All lines in the data below carrying the string "floor" are to be located and copied.

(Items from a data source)
────────────────────────────────────────
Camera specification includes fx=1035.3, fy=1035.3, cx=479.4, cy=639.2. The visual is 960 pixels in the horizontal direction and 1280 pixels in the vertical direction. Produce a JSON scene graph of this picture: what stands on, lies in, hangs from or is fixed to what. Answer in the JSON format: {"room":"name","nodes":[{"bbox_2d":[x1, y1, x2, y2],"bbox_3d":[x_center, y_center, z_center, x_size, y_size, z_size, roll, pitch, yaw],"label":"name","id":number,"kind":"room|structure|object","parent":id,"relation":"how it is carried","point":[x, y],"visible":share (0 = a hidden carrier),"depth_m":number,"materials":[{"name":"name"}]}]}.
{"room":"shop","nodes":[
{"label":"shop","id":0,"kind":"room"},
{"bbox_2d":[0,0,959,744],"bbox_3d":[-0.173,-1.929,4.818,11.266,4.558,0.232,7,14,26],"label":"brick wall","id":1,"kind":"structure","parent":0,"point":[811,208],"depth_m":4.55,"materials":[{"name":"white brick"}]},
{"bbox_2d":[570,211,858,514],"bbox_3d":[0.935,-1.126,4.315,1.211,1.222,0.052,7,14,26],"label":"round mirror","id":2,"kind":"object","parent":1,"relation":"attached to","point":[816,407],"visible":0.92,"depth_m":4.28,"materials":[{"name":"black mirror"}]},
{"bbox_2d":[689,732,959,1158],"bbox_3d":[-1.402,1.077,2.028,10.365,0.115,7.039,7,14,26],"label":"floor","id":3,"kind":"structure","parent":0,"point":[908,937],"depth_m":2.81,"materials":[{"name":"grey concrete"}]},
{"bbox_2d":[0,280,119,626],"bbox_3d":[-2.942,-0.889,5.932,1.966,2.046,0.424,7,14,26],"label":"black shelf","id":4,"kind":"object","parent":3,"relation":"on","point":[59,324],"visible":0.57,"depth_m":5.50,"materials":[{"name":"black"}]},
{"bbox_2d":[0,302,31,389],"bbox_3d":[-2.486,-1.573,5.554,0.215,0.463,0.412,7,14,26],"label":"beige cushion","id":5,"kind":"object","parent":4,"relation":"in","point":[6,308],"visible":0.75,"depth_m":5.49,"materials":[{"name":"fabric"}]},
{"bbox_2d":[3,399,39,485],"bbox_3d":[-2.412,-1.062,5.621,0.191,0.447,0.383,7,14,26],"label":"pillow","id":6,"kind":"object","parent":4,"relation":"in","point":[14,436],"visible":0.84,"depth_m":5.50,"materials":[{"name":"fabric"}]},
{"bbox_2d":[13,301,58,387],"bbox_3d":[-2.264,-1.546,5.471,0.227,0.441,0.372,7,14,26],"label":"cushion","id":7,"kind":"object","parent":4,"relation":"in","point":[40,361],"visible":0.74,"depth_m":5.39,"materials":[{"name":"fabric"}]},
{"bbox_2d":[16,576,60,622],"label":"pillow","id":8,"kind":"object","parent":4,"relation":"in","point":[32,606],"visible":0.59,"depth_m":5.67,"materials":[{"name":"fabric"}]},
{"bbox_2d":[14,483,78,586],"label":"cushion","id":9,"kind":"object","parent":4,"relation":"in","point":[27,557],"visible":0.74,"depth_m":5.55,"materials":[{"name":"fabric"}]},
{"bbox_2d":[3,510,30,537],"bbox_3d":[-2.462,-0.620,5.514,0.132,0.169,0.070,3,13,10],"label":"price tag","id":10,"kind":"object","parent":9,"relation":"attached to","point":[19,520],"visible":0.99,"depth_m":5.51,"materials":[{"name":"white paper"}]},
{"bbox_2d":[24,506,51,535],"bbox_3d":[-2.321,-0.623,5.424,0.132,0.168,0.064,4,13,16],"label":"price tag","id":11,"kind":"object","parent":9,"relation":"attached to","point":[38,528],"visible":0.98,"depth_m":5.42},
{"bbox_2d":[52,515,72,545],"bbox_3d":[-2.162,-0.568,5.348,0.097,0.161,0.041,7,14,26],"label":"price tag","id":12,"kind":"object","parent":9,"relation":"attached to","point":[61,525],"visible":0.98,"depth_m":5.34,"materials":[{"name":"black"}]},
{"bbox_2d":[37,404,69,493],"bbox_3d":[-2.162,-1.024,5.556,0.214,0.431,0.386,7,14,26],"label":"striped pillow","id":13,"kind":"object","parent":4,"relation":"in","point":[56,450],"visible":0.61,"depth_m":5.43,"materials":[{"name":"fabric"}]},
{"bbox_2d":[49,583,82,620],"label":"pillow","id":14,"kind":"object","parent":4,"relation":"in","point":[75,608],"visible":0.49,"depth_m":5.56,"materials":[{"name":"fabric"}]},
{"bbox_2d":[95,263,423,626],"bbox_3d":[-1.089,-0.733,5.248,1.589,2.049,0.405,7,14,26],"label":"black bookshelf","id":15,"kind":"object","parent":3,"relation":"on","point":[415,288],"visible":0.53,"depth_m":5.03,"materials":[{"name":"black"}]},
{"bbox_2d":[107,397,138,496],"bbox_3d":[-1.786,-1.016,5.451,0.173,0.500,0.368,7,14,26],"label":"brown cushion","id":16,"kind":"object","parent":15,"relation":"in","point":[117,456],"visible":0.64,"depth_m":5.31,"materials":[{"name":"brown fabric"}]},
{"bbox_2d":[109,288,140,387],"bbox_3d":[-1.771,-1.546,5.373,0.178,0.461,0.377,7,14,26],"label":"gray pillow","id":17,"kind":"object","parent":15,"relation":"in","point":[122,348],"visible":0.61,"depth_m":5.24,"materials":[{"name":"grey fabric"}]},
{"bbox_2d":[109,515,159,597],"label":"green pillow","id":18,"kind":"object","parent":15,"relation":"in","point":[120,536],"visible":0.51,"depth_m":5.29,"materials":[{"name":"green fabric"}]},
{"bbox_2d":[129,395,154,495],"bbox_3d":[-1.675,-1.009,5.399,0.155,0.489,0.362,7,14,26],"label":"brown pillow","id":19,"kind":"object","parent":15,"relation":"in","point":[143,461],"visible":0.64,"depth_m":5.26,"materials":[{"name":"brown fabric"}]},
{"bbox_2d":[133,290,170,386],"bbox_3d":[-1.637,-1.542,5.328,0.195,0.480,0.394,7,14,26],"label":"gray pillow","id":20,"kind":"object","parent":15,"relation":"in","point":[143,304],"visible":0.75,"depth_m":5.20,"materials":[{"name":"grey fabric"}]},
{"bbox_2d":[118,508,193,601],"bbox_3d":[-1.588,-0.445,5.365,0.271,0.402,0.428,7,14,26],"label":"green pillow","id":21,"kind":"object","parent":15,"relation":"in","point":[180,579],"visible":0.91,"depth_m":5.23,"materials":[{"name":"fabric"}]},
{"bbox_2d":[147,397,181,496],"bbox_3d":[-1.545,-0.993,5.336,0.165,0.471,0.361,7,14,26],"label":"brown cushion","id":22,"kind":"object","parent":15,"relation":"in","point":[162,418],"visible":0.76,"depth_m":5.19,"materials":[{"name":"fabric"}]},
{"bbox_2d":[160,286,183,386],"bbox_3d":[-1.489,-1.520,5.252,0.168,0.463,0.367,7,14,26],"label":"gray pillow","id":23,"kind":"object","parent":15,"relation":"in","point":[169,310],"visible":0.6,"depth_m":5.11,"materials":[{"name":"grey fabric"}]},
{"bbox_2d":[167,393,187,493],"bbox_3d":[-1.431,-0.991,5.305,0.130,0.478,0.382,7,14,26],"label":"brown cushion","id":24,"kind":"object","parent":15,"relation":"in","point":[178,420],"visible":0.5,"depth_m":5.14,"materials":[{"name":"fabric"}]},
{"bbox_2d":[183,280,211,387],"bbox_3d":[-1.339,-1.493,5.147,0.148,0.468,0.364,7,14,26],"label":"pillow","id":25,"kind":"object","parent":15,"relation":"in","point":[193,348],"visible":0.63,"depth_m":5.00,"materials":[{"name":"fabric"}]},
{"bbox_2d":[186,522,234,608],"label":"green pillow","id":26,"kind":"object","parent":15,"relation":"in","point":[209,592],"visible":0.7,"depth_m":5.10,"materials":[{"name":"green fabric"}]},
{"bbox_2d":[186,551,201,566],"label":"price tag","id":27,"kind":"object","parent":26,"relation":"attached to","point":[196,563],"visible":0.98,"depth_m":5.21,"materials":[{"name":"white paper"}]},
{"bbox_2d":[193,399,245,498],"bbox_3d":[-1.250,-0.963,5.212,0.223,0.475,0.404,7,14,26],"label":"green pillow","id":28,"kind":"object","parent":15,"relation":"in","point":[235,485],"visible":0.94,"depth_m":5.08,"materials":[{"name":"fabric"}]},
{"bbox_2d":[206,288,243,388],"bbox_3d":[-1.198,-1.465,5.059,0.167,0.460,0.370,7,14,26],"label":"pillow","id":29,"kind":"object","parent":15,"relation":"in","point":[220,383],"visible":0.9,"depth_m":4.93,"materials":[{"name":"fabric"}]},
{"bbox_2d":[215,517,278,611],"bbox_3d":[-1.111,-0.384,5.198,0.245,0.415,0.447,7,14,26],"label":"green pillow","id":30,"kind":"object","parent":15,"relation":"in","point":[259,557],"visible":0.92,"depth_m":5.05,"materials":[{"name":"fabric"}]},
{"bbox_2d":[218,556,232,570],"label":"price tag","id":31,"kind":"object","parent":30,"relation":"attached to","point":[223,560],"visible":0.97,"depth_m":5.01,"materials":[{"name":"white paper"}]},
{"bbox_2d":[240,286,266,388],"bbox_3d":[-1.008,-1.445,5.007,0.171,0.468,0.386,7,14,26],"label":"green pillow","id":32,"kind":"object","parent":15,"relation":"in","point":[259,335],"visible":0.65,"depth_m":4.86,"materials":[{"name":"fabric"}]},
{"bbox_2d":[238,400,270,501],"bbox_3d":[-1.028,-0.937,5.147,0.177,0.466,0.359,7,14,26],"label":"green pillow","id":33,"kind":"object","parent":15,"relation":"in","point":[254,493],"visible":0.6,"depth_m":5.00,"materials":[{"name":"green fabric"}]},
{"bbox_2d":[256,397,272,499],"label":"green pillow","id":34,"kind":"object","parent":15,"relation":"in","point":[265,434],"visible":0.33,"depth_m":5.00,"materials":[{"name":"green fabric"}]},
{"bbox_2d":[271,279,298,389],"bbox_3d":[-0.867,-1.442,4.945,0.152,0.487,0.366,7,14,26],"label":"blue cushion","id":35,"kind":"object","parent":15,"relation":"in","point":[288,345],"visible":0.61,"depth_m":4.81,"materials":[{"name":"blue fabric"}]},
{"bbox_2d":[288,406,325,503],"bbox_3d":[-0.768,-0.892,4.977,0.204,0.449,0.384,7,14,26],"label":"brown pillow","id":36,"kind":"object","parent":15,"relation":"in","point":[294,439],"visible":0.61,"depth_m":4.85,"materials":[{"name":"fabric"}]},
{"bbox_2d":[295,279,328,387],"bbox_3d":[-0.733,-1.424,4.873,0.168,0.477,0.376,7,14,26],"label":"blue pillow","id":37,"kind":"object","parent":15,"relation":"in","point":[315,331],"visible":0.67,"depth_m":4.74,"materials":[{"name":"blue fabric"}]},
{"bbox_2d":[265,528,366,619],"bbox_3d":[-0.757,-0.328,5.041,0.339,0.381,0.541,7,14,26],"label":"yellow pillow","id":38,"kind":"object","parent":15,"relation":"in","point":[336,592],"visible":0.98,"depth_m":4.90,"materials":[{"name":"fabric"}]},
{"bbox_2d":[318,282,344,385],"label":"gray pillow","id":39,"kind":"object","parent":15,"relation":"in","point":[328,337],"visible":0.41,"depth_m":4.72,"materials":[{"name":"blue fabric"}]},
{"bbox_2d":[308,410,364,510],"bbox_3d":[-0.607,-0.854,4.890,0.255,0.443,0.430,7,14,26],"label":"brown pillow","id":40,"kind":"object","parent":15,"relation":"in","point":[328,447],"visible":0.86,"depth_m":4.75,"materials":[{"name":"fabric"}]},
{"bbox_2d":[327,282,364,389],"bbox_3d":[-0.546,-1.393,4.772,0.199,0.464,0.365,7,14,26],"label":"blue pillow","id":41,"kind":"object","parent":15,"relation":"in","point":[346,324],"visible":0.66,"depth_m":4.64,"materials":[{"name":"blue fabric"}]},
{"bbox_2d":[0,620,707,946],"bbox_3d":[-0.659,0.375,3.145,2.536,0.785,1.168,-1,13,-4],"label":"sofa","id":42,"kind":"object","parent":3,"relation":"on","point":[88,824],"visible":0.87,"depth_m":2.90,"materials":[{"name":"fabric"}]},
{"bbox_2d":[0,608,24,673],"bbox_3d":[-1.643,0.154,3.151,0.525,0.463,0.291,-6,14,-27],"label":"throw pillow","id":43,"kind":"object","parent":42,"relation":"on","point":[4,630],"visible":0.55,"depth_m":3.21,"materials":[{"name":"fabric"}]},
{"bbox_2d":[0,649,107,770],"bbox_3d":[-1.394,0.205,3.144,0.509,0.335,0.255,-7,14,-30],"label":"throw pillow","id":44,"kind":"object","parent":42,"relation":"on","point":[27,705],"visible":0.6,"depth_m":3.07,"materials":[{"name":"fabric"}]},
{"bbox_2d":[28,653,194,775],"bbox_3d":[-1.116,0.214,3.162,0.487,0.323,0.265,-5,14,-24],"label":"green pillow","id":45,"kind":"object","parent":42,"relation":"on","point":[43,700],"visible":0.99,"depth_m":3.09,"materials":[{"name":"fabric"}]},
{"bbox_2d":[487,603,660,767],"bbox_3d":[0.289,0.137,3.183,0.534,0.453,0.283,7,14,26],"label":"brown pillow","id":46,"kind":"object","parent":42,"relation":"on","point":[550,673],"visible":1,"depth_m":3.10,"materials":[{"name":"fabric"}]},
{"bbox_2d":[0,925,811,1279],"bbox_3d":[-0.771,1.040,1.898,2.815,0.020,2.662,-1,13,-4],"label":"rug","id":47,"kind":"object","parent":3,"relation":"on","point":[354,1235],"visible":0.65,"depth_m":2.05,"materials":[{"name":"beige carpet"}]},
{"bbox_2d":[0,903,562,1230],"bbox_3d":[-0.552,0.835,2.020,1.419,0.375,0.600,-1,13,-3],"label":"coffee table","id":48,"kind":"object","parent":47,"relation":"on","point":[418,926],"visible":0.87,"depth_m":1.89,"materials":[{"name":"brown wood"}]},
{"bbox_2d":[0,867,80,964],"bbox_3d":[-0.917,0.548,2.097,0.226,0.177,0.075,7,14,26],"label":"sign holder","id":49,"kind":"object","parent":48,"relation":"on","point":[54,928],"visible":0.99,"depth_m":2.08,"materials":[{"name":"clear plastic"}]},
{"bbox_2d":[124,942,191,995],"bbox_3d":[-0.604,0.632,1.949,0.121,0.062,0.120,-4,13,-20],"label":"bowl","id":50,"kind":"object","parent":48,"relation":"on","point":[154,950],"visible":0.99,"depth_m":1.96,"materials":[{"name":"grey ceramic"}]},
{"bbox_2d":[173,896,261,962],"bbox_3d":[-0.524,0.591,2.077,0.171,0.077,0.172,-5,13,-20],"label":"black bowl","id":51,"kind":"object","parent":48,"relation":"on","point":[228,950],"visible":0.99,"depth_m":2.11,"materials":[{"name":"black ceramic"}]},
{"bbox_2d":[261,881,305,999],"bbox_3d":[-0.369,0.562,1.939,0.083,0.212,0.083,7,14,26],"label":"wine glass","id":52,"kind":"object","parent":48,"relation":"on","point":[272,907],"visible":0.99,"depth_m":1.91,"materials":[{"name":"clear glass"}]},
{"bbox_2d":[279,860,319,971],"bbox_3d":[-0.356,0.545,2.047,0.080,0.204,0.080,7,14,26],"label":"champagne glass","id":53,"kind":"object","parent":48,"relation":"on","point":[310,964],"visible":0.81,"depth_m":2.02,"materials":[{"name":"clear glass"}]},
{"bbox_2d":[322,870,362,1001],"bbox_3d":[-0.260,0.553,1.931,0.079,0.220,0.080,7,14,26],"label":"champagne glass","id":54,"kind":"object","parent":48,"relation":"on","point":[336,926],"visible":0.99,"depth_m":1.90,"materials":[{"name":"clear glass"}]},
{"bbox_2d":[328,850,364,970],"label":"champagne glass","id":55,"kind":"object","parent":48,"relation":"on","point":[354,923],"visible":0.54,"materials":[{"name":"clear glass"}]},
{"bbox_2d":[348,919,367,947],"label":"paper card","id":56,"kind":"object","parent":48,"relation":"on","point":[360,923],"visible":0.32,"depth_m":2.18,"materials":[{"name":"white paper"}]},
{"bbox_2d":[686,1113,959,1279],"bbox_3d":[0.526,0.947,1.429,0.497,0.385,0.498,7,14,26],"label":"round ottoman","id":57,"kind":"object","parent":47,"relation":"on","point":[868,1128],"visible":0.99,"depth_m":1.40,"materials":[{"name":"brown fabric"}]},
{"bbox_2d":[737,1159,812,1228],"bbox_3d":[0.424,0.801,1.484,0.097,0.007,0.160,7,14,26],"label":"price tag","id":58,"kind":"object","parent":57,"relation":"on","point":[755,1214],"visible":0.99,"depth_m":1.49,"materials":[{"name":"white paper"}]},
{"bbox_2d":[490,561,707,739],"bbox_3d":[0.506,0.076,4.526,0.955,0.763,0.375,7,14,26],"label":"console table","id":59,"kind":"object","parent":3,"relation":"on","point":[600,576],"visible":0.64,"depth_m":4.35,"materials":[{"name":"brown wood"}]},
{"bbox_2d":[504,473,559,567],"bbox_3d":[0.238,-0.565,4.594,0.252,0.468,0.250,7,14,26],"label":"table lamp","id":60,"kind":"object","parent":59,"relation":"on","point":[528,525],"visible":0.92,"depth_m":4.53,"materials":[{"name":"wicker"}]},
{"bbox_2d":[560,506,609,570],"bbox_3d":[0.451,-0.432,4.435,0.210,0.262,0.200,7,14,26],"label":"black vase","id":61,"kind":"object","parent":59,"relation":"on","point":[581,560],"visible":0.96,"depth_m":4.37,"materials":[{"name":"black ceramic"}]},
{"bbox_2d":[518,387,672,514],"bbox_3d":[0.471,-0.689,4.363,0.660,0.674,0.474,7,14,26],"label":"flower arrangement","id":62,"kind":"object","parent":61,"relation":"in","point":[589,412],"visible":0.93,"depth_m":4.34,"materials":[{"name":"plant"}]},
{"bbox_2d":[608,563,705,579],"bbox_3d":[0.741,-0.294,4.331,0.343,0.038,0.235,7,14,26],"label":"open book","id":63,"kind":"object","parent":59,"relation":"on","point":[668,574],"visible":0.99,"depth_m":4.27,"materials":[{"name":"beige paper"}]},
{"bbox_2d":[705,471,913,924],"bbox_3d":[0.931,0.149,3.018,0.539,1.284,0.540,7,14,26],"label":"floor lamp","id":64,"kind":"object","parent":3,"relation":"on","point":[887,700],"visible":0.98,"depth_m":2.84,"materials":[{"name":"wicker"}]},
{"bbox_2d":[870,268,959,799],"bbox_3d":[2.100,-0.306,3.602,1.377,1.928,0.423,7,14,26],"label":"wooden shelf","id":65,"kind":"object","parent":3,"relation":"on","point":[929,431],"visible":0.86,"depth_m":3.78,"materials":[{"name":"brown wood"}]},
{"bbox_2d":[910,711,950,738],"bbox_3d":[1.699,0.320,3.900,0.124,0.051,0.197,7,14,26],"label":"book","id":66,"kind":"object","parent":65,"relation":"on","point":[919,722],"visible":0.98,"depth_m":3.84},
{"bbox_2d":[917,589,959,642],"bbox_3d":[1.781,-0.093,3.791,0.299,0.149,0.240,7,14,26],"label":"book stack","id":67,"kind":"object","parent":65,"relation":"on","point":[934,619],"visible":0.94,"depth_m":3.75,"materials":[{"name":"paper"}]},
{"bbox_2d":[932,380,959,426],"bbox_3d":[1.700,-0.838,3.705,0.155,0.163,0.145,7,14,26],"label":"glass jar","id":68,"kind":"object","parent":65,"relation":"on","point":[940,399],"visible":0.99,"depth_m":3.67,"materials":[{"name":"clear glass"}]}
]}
────────────────────────────────────────
**Exercise result**
{"bbox_2d":[689,732,959,1158],"bbox_3d":[-1.402,1.077,2.028,10.365,0.115,7.039,7,14,26],"label":"floor","id":3,"kind":"structure","parent":0,"point":[908,937],"depth_m":2.81,"materials":[{"name":"grey concrete"}]},
{"bbox_2d":[705,471,913,924],"bbox_3d":[0.931,0.149,3.018,0.539,1.284,0.540,7,14,26],"label":"floor lamp","id":64,"kind":"object","parent":3,"relation":"on","point":[887,700],"visible":0.98,"depth_m":2.84,"materials":[{"name":"wicker"}]},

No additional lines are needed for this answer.